» **What this task involves**: The reply should contain all the data below, repeated exactly, and none of the images.

↓↓↓

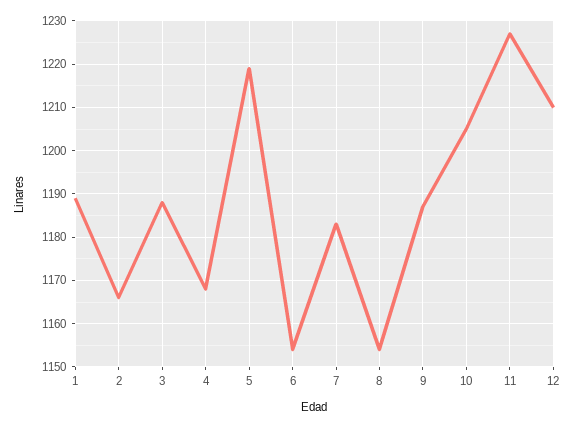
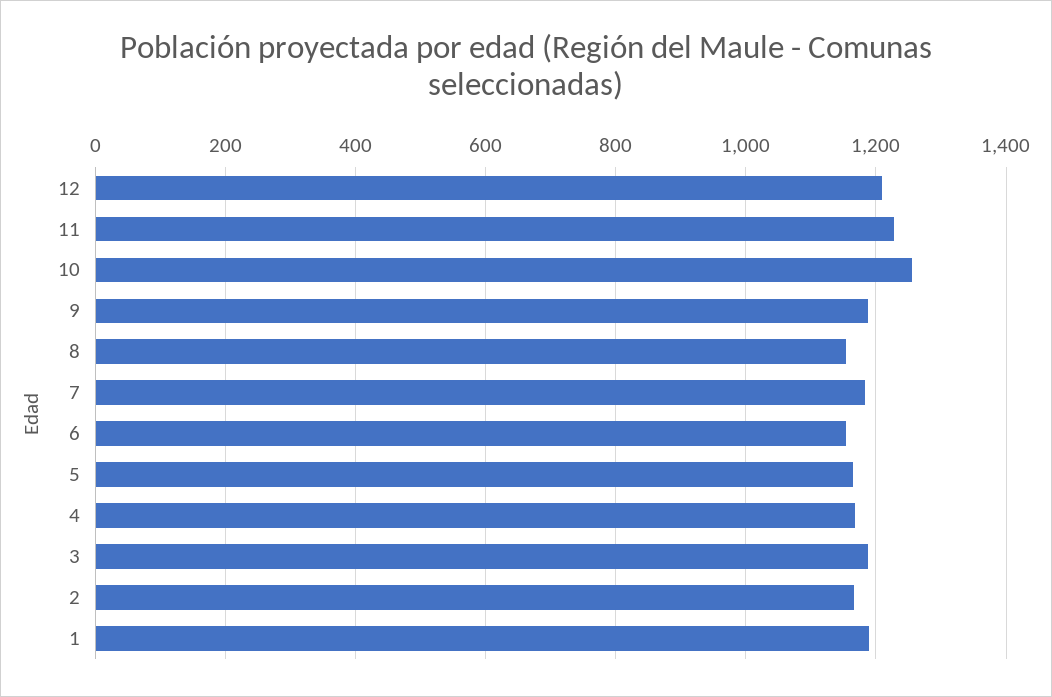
  {
    "1": 1190,
    "2": 1165,
    "3": 1190,
    "4": 1170,
-   "5": 1220,
+   "5": 1160,
    "6": 1155,
    "7": 1185,
    "8": 1155,
    "9": 1185,
-   "10": 1205,
+   "10": 1260,
    "11": 1225,
    "12": 1210
  }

↑↑↑

» **Exercise response**:
  {
    "1": 1190,
    "2": 1165,
    "3": 1190,
    "4": 1170,
-   "5": 1220,
+   "5": 1160,
    "6": 1155,
    "7": 1185,
    "8": 1155,
    "9": 1185,
-   "10": 1205,
+   "10": 1260,
    "11": 1225,
    "12": 1210
  }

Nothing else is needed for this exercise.